Items from a data source

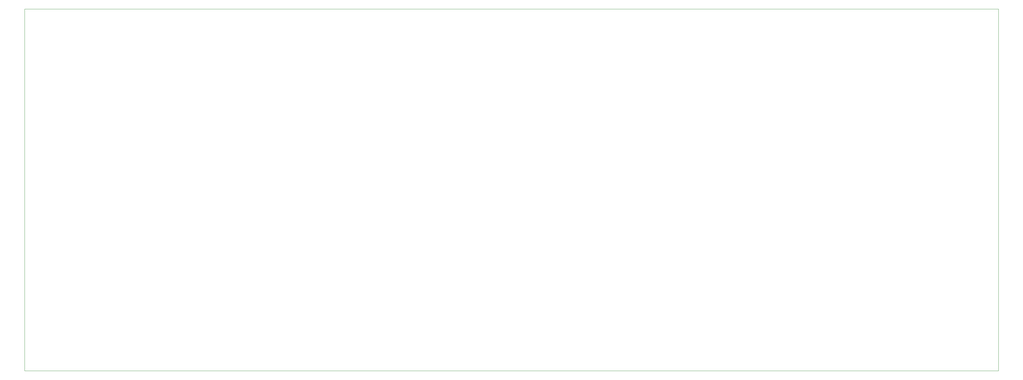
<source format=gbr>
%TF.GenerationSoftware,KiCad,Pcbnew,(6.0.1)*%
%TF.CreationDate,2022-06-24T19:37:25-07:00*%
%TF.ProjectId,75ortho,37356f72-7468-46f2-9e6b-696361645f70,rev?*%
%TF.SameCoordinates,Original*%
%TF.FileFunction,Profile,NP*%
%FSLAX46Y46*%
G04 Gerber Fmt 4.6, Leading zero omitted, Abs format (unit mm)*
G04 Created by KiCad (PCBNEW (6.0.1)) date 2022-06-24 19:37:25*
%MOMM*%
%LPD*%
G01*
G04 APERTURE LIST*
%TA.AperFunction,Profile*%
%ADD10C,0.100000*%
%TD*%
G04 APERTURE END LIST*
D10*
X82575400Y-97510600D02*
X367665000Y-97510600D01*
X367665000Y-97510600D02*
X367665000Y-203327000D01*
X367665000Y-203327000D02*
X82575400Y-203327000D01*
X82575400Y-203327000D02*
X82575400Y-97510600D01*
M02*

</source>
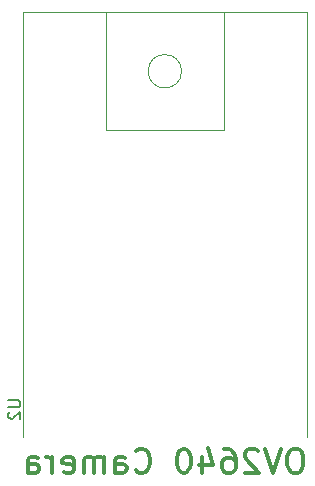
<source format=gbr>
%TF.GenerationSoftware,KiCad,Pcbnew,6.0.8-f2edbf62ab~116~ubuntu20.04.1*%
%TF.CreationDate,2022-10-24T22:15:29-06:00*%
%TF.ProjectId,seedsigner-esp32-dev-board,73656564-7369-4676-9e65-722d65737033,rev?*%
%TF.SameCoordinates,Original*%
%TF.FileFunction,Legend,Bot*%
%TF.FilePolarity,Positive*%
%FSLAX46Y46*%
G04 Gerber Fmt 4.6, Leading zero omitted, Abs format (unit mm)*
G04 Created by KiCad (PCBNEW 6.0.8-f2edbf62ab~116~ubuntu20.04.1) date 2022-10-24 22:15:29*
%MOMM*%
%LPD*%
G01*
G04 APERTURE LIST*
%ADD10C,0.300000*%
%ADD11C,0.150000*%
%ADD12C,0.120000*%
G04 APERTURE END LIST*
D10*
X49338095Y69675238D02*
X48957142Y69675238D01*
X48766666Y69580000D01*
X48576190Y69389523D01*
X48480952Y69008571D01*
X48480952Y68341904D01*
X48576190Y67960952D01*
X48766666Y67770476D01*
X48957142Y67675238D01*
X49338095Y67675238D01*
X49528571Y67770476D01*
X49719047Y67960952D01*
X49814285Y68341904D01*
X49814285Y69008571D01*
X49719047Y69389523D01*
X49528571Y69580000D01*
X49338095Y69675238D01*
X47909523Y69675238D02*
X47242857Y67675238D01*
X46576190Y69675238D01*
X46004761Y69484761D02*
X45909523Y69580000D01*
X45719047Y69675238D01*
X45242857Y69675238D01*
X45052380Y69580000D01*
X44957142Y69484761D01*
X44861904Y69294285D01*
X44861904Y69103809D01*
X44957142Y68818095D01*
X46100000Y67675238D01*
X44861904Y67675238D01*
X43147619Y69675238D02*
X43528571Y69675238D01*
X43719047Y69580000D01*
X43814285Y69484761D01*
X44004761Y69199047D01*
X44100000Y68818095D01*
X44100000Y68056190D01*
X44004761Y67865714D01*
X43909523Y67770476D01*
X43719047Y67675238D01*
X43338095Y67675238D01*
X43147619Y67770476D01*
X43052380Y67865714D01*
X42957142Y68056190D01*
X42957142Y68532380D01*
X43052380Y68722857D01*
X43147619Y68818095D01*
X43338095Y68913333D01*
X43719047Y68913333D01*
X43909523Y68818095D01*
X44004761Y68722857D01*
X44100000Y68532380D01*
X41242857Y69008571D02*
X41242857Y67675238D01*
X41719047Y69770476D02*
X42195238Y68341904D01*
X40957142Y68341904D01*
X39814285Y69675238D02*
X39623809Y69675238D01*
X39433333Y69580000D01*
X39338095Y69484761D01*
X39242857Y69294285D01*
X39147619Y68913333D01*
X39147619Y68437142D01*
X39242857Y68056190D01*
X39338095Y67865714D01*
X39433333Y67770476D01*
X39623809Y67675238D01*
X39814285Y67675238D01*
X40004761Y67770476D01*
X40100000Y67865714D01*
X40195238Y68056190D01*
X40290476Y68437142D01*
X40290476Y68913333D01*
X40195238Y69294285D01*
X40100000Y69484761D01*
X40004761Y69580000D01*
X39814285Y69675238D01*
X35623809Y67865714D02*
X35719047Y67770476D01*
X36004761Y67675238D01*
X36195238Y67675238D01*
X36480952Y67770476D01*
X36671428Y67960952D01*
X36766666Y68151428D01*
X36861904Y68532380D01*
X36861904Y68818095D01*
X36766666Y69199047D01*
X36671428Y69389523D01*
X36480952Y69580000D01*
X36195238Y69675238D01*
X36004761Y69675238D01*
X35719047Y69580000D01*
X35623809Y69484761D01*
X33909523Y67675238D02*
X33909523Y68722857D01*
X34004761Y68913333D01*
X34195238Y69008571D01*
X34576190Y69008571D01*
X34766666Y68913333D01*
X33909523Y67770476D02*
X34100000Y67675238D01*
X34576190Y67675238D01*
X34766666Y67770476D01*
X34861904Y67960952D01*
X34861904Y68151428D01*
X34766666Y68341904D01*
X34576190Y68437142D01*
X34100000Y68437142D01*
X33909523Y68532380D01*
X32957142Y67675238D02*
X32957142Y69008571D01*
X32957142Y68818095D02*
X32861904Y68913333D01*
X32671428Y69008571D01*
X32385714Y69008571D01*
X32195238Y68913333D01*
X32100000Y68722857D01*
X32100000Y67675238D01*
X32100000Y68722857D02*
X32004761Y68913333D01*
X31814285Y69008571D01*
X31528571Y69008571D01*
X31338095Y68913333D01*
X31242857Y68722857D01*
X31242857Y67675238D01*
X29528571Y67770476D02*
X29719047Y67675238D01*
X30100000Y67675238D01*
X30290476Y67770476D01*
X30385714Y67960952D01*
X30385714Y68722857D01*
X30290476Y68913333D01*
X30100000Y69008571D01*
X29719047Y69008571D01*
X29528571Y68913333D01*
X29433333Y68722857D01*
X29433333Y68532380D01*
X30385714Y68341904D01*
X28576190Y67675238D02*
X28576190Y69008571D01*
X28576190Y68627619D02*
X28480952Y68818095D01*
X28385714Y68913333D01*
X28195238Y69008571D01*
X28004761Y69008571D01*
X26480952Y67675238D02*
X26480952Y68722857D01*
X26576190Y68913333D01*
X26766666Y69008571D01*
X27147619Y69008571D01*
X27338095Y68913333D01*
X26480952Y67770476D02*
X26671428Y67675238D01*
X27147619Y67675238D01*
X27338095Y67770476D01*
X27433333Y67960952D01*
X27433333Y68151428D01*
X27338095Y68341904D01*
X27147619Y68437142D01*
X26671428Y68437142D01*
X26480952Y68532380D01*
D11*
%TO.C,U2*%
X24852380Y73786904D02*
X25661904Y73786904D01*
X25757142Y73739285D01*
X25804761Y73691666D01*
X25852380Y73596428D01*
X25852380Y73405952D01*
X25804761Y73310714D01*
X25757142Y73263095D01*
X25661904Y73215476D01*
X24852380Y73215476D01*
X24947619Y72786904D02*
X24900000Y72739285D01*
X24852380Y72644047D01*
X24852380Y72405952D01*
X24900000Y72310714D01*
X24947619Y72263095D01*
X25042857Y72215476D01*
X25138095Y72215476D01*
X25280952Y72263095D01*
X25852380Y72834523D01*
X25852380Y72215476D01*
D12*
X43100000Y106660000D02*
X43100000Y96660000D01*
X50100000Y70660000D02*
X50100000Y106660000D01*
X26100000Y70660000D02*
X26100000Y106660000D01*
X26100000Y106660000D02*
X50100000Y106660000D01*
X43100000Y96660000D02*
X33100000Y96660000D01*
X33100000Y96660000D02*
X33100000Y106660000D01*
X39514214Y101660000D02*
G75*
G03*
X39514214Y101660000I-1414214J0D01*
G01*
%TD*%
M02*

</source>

# What is expected:
In the entries above, find the line with "X27338095Y67770476D01*" and the line with "X24900000Y72739285D01*", then set down exactly those two and every line between them, nothing else.

# Exercise response:
X27338095Y67770476D01*
X27433333Y67960952D01*
X27433333Y68151428D01*
X27338095Y68341904D01*
X27147619Y68437142D01*
X26671428Y68437142D01*
X26480952Y68532380D01*
D11*
%TO.C,U2*%
X24852380Y73786904D02*
X25661904Y73786904D01*
X25757142Y73739285D01*
X25804761Y73691666D01*
X25852380Y73596428D01*
X25852380Y73405952D01*
X25804761Y73310714D01*
X25757142Y73263095D01*
X25661904Y73215476D01*
X24852380Y73215476D01*
X24947619Y72786904D02*
X24900000Y72739285D01*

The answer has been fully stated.